We eventually moved into an apartment, right on the river bank. That was our home for the duration of our visits. We did spend a couple of weeks in the Permai Rainforest, high up in a tree house overlooking the beach and under the magnificent Mount Santubong. We woke up each morning to the hairy faces of the proboscis monkeys and walked up the scary mountain trails in the scorching heat to visit the waterfalls.
After visiting the Borneo Cultures Museum and the Ethnology Museum we learnt what is around. Exciting stuff. These are the skeletons of orangutans and proboscis monkeys. Hopefully not Ritchie – yet.

During both of our visits I wrote my book The Fish in the Tree in a windowless spare room in our apartment. There was a dressing table where I had my laptop and we covered the mirror with a patterned ceremonial cloth called a Pua Kumbu that we bought from the longhouse at Batang Ai. The cloth was woven in the traditional style by an old Dayak lady and would have been used as a ceremonial receptacle for severed heads in the time of the headhunters.
The story I wrote has similarities with my own life in the sense that I am torn between two countries and the love that I feel for the worlds that have influenced me the most: Scotland and Malaysia.
Every morning John would swim or shop for papaya and dragon fruit while I typed madly in my tiny space.

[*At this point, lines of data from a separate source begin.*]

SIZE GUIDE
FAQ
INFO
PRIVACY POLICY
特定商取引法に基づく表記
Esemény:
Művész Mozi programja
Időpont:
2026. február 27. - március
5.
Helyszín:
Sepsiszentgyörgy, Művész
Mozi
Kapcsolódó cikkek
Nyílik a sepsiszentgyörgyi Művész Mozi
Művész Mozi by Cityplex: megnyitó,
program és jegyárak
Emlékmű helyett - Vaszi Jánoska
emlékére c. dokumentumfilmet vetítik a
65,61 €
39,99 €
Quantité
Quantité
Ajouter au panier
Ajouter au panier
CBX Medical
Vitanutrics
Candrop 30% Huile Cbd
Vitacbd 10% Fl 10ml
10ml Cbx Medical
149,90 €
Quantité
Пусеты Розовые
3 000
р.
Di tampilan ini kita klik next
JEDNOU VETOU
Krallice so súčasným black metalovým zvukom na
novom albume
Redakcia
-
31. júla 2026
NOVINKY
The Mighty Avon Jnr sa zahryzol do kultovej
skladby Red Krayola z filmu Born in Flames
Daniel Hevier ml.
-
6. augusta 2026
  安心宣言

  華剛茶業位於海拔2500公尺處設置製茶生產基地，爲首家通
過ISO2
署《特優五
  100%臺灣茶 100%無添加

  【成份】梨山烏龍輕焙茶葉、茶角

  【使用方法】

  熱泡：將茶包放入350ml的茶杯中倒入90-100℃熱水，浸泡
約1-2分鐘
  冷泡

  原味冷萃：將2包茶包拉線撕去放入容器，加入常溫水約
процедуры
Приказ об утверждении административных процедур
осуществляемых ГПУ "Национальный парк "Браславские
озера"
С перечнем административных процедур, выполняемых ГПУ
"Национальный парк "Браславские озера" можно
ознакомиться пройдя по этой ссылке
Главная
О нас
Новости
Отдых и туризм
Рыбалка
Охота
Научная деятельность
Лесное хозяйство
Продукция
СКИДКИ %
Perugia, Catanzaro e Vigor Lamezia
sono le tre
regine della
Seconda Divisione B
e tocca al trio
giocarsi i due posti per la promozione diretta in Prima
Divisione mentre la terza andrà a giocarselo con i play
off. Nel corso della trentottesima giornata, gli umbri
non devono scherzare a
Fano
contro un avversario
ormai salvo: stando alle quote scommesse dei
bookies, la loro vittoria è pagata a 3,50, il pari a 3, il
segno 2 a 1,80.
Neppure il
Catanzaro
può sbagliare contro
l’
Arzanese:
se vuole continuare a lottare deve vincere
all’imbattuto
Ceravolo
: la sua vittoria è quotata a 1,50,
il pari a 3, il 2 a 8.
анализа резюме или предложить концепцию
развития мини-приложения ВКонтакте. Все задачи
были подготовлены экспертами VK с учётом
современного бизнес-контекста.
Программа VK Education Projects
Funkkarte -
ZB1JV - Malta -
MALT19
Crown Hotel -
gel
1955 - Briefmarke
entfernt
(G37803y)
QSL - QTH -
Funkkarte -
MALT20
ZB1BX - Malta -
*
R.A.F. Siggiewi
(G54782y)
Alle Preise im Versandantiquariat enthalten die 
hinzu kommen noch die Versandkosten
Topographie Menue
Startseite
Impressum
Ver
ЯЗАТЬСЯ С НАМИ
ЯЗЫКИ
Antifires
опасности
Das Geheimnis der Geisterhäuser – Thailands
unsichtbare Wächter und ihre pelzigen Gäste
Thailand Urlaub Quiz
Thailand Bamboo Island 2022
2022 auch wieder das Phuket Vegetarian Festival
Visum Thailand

I would come out at lunch time, blinking into the sun and watch sampans drifting down the brown river. ‘Where were you today?’ John would ask me and I would tell him that I had been describing the cold wind and the lashing waves of the North Sea or the smell of gorse and the feel of the course grain of an ancient stone dyke on Scotland’s east coast.
But now, we are home here in Scotland, and I just count the months until we can go back and eat roti canai and smell the spices as we walk down the crowded pavement of the Grand Bazaar.
John and I have talked of joining the expatriates who have chosen to make Malaysia their home, but it always comes back to family. How could we not be in Scotland for so long, to watch grandchildren grow and be part of their lives? We have been over to Ireland to visit daughter Gerry in her new house and to help her hang pictures and plant trees, and I have just come back from Wales where I was in charge of my two granddaughters for nearly two weeks. (Natasha and Leo were in Vietnam). I was nearly worn out, but I haven’t laughed so much for ages. It was just me and Bonnie and Hazel, and every day was an adventure.
Spring has sprung and yes, the gorse is in full bloom and the apple and cherry blossom are like white puffy clouds along the pathways.

I am happy, but yet – the smell of laksa is so powerful. I wonder how Ming and Francis are, I wonder if James, Linda and Robyn are meeting at the Bing Café, and wonder if the monsoon has passed yet? Are the seas still stormy at Damai Beach and have there been any crocodiles venturing up the river?

Rice and noodles. Always the conundrum. You choose one, but you want the other.


Gael, it’s so wonderful to see another blog now!! My fault for not keeping up with you. A very timely post as we’re just leaving Bali after a GAdventure tour from Saigon, to Cambodia and Thailand, Bali. We’ve been near four weeks with them, various people and guides as tours overlapped. Now we’re heading to Singapore for a few days on our own before heading back to Florida.
As usual, your post is lovely, so descriptive. We’ve seen so many beautiful and interesting sites on this tour; our first time in Southeast Asia. I think of you often and can’t wait to read your new book.
We’ve traveled with quite a few UK people as well as Canadians, Aussies, NZ. No other US. Really all wonderful, no bad eggs in the bunch! We were a bit worried about comments to us, but only a few gentle jabs about American politics of which are as horrified as most of the world.
I’m so glad you’re both doing well and traveling and enjoying grandchildren. The same here, though Harry especially is feeling his age(83) and sometimes this trip was a bit much for him.
Take care and keep writing! Say hello to John from us.